#### Your task
Which of the lines below contain the string "Pokémon"? Copy each one.

Data items

□ □ □ □ □

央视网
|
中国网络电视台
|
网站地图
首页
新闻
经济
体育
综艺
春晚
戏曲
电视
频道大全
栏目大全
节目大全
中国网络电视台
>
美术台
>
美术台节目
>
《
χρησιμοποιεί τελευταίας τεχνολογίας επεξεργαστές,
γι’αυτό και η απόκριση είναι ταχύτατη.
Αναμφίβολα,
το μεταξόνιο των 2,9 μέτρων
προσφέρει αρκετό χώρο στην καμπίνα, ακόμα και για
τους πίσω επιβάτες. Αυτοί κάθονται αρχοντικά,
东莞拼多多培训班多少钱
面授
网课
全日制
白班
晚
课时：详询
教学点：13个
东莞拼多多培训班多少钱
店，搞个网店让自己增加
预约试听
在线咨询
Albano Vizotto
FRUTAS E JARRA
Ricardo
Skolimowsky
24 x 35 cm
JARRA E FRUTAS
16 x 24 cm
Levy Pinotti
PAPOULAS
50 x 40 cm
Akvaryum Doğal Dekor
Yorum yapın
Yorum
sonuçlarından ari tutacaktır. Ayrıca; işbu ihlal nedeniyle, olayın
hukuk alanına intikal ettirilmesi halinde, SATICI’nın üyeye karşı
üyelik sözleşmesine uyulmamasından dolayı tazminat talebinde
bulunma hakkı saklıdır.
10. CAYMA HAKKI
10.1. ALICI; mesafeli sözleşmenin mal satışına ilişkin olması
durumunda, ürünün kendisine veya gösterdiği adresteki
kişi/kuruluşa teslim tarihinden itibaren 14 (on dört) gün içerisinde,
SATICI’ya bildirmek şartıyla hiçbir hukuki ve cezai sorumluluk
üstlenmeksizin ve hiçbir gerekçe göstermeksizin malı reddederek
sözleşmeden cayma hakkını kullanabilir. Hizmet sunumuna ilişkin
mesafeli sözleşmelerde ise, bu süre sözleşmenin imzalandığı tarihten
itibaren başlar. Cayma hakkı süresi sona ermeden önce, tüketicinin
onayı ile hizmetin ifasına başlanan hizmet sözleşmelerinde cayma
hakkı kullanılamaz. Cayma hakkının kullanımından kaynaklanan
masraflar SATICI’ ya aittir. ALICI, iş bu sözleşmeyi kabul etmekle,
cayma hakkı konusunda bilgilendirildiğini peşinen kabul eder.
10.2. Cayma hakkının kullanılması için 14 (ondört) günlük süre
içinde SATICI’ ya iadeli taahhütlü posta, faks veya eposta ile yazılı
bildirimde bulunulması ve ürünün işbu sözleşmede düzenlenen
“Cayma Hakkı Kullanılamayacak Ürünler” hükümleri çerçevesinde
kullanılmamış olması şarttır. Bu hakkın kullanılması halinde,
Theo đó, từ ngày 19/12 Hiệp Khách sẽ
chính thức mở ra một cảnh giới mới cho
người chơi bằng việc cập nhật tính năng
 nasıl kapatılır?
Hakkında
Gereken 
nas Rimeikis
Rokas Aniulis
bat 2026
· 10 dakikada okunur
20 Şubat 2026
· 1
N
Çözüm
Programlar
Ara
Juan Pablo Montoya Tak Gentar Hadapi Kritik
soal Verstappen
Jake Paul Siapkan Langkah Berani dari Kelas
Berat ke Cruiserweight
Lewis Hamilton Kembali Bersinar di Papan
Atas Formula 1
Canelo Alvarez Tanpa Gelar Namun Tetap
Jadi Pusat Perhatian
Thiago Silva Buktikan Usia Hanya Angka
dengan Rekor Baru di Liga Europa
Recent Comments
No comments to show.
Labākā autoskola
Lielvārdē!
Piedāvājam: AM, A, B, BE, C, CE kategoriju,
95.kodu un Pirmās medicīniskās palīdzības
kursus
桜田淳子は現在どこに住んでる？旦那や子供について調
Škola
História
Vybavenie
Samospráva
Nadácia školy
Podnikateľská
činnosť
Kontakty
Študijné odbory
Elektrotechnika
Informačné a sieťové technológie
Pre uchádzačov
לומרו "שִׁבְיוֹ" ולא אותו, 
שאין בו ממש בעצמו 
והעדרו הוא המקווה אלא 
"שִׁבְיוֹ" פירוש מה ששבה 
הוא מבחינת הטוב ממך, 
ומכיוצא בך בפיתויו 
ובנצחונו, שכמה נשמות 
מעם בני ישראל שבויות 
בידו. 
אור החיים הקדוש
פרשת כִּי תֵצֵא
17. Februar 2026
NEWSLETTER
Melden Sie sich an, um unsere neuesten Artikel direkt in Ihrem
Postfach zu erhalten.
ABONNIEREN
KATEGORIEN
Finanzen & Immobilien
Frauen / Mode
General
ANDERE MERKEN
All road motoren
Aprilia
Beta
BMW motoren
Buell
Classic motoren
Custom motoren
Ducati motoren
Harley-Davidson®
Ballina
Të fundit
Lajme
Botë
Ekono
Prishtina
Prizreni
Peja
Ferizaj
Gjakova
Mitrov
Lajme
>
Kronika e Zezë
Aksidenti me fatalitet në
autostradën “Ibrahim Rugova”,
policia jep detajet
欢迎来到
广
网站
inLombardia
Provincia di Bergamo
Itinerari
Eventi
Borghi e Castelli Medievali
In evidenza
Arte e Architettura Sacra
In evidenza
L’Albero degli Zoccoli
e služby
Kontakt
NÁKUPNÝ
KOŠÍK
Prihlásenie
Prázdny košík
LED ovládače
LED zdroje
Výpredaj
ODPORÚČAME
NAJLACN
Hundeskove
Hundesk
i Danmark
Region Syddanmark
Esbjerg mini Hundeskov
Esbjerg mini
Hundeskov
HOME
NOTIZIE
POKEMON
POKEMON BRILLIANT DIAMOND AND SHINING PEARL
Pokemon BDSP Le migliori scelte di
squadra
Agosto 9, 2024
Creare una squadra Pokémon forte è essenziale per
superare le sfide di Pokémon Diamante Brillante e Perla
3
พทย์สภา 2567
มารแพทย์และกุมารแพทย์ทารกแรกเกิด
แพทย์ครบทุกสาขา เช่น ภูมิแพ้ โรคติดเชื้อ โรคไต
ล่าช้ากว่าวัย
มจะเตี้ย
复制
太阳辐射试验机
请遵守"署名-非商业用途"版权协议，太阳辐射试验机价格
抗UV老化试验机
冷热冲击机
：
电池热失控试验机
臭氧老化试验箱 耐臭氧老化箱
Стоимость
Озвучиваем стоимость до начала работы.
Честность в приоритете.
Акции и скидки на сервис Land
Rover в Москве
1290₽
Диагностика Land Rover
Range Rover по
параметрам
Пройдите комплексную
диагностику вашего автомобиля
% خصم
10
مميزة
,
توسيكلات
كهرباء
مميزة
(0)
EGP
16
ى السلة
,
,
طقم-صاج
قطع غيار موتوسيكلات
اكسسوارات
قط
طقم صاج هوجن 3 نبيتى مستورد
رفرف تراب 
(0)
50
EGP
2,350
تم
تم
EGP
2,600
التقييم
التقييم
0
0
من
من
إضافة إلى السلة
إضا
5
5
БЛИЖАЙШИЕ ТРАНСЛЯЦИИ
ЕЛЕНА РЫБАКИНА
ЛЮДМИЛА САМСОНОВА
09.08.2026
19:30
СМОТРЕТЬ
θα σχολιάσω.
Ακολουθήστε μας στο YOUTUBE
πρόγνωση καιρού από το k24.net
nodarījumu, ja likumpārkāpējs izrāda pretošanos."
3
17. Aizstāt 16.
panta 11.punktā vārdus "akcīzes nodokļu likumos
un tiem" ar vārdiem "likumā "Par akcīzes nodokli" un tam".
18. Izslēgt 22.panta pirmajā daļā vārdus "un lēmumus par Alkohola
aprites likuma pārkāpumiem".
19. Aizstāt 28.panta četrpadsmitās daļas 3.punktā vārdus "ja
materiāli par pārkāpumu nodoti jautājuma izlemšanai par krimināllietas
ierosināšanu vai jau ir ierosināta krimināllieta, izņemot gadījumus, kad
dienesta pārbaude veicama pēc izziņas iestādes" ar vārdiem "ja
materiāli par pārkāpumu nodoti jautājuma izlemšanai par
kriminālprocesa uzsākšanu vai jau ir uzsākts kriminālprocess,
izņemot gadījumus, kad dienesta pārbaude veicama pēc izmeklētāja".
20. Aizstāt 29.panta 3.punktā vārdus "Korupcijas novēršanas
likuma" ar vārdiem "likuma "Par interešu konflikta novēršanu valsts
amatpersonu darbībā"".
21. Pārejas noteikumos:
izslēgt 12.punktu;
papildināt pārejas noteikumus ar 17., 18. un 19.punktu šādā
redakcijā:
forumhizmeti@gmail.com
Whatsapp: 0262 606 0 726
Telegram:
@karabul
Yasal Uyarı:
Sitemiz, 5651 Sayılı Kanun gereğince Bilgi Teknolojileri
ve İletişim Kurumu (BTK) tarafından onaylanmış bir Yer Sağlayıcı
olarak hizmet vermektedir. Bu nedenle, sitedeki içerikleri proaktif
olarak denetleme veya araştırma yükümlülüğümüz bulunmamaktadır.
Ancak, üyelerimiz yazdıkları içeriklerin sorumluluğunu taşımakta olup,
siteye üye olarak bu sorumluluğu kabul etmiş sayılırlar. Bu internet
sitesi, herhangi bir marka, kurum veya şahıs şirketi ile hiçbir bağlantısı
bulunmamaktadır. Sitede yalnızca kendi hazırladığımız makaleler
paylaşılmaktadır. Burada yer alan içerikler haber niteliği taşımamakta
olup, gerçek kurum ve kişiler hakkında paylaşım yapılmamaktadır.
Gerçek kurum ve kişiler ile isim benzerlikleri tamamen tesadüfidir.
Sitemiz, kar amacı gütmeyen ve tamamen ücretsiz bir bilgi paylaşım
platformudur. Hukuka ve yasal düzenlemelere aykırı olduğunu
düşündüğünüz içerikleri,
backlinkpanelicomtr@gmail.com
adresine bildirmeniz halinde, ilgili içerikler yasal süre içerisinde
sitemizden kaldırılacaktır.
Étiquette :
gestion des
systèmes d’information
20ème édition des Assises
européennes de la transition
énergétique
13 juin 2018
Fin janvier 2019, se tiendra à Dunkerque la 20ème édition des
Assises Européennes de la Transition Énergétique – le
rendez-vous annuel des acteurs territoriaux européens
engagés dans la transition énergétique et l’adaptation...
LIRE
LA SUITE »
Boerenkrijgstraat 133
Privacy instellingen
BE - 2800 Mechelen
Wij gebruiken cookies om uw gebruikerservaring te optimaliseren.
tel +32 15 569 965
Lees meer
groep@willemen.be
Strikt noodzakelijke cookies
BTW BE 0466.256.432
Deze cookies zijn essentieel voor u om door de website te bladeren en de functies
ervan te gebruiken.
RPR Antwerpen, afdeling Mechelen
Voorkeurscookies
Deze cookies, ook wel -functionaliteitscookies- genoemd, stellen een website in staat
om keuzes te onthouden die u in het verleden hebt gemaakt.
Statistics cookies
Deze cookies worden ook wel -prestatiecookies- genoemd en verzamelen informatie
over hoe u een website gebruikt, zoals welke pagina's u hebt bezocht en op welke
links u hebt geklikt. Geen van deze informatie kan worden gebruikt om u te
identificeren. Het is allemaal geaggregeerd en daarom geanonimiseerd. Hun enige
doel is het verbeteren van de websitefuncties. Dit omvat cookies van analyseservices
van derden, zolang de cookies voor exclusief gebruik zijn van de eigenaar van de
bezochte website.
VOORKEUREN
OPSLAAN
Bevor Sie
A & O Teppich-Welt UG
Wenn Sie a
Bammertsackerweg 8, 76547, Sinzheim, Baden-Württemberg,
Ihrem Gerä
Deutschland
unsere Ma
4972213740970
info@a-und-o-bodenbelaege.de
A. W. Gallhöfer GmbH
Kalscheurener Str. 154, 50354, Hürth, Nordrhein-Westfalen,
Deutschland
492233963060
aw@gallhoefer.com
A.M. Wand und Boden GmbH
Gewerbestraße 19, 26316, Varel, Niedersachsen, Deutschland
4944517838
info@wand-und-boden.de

□ □ □ □ □

#### Response to this exercise
Creare una squadra Pokémon forte è essenziale per
superare le sfide di Pokémon Diamante Brillante e Perla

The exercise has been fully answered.